А Рита между тем, никого не выглядывая в толпе встречающих, подхватила клетчатую сумку и подошла к молодой женщине-гиду с табличкой «Эр Вояж» в руке, возле которой уже скопилось полтора десятка наших соотечественников. Точно напротив группы, за стеклянными дверьми зала прилета был виден автобус с такой же надписью «Эр Вояж» и номером телефона на борту. И мне ничего не оставалось, кроме как тут же в зале набрать номер этого туристического агентства по телефону-автомату и сказать:
– Алло, мадемуазель, это агентство «Эр Вояж»? Моя фамилия Камю, я должен был в аэропорту «Шарль де Голль» встретить русскую туристку по имени Рита Пестова, она везет посылку от московских друзей. Но, к сожалению, не успеваю этого сделать. Где сегодня ее можно будет найти? Да, мадемуазель, ваша туристка, мне говорили московские друзья. Рейс 251, «Аэрофлот». Посмотрите, пожалуйста, мадемуазель. О, мерси! Значит, отель «Роял Фраментан» возле метро «Пигаль»? Мерси. На сегодня ничего не запланировано? Так. Среда – сити-тур с Эйфелевой башней в десять утра, вечером Лувр. Мерси, мадемуазель.
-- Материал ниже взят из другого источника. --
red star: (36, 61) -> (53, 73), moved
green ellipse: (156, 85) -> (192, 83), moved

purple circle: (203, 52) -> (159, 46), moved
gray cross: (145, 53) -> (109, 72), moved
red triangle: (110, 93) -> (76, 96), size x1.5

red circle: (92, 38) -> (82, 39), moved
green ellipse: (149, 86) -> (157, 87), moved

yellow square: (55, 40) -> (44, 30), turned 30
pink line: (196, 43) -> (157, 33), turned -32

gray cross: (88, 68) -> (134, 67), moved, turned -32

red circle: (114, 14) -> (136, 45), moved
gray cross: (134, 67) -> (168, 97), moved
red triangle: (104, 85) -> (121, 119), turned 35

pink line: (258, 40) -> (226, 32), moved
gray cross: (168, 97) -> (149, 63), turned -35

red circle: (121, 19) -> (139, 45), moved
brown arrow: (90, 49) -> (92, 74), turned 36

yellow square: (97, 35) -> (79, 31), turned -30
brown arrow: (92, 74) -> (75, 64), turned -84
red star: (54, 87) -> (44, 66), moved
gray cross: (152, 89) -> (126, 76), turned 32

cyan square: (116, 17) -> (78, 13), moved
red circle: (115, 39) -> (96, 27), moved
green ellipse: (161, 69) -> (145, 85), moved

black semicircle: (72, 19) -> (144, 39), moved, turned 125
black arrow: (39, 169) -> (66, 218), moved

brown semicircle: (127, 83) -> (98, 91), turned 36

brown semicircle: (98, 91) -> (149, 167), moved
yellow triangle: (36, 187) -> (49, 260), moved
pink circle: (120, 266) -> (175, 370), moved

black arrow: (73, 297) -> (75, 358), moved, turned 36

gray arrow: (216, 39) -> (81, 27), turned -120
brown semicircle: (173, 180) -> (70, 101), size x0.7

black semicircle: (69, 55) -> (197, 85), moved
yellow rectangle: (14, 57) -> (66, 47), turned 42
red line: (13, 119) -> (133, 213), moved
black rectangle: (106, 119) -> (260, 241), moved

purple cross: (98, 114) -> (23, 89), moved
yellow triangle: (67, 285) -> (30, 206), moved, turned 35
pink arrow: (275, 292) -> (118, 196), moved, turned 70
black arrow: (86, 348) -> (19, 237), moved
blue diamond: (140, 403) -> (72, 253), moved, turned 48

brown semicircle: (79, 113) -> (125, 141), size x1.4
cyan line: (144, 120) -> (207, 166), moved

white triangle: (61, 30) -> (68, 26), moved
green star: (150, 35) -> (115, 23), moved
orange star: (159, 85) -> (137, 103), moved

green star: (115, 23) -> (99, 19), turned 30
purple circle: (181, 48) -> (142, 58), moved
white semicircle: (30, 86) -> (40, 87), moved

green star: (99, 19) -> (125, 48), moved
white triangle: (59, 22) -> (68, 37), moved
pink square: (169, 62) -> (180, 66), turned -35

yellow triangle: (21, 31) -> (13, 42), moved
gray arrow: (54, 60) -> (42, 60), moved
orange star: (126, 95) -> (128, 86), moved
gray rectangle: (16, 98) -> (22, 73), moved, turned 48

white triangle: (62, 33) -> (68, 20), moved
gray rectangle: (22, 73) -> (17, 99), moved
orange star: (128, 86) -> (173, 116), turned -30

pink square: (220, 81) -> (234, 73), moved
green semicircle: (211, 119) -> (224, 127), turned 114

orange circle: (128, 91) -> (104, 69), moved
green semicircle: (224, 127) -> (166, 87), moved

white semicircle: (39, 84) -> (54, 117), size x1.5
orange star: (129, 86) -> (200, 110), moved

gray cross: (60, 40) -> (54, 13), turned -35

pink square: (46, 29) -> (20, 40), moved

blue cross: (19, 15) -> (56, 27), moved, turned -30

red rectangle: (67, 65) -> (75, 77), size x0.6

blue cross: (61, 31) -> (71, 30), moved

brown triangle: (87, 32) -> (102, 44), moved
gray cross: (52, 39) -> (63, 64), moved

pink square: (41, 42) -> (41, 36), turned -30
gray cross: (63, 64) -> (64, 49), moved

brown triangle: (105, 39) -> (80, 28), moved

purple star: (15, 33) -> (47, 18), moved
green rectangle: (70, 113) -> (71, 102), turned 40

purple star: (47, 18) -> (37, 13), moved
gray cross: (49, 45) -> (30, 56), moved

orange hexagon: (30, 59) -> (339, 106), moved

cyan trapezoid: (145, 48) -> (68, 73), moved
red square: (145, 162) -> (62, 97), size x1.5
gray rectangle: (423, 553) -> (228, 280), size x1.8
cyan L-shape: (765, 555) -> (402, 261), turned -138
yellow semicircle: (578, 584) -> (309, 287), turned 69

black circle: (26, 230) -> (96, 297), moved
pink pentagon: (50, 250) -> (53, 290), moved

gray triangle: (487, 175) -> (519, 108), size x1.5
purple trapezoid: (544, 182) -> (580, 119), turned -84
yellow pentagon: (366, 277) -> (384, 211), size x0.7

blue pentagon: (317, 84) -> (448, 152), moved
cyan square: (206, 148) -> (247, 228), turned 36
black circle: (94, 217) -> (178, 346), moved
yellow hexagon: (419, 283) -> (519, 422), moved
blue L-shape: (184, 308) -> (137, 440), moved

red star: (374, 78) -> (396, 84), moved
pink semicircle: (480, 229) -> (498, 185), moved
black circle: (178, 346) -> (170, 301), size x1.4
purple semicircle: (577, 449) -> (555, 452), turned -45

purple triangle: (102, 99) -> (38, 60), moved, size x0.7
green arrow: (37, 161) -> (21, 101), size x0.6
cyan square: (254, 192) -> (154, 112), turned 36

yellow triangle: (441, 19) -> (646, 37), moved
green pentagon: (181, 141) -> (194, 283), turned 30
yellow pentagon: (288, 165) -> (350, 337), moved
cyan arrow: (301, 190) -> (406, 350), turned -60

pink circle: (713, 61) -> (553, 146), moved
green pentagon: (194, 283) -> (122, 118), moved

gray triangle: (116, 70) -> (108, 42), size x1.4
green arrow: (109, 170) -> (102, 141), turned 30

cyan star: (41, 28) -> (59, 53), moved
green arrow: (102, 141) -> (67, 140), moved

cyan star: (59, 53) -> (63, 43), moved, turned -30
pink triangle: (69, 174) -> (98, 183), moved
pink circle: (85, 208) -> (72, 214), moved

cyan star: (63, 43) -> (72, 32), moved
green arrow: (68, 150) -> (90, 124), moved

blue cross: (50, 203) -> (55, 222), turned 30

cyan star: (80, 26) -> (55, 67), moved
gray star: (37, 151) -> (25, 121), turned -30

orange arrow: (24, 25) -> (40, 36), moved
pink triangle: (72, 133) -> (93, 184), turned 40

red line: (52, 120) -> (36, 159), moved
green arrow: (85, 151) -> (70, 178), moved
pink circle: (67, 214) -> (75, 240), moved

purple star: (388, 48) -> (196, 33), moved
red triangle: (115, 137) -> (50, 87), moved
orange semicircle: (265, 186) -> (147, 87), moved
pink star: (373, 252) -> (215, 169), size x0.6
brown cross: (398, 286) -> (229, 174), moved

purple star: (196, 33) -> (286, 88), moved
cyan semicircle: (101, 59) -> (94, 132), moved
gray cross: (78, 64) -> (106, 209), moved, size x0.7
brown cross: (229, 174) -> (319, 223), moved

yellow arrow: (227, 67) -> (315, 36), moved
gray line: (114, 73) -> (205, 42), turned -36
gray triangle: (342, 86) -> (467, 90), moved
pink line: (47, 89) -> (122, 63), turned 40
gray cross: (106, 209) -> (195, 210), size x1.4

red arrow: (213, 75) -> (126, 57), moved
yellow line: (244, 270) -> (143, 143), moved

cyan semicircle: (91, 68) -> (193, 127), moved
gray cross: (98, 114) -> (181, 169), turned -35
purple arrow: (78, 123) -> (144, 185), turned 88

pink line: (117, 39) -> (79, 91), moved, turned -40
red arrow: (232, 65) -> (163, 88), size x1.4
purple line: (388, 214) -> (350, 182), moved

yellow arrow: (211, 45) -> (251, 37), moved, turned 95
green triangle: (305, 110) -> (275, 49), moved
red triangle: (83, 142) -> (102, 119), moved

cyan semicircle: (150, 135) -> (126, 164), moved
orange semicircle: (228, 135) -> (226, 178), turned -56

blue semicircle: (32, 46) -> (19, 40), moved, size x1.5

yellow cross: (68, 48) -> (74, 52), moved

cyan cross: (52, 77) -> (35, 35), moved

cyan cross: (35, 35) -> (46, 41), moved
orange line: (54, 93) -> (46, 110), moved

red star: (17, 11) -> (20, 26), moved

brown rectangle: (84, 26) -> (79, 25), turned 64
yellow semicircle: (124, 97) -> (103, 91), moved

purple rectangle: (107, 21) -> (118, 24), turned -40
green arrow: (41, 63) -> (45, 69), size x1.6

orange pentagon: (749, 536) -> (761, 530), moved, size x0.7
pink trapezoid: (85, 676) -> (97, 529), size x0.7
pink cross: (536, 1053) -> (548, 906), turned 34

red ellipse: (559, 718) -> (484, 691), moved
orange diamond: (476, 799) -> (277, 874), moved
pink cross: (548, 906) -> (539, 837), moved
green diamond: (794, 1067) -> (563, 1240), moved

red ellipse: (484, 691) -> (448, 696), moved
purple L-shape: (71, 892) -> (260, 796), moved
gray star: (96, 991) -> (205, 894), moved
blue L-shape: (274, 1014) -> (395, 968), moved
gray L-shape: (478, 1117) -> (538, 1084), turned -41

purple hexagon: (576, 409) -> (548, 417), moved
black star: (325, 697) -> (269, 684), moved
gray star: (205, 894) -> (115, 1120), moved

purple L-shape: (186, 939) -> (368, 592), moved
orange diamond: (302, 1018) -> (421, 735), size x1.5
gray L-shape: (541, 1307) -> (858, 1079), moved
Разговаривая по телефону, я поймал на себе взгляд поднимающейся в автобус Риты и смастерил в ответ самое приветливое из возможных сокращений лицевых мышц. Специально для нее. Пока я возвращал лицевую мускулатуру в обычное состояние, автобус тронулся.
Еще в Москве я забронировал себе номер в отеле «Регина», с окнами на Лувр, попросил приготовить мобильный телефон французского оператора и подогнать к подъезду скромный «рено». К двенадцати часам. Сейчас девять пятьдесят, время есть. Поеду-ка я в город на метро.
Мы, жители столицы, отчетливо понимаем великое, не побоюсь этого слова, значение метрополитена в жизни Москвы. Настолько, что отметили его эпохальное влияние, поменяв его имя со второсортного, с точки зрения истории, Лазаря Кагановича на первоклассного Владимира Ильича Ленина. Парижане же пошли еще дальше, и даже Наполеон Бонапарт (не говоря уже о Людовике Четырнадцатом «Солнце») им показался фигурой мелковатой для сравнения с нею парижского метро. Так парижский метрополитен остался без имени…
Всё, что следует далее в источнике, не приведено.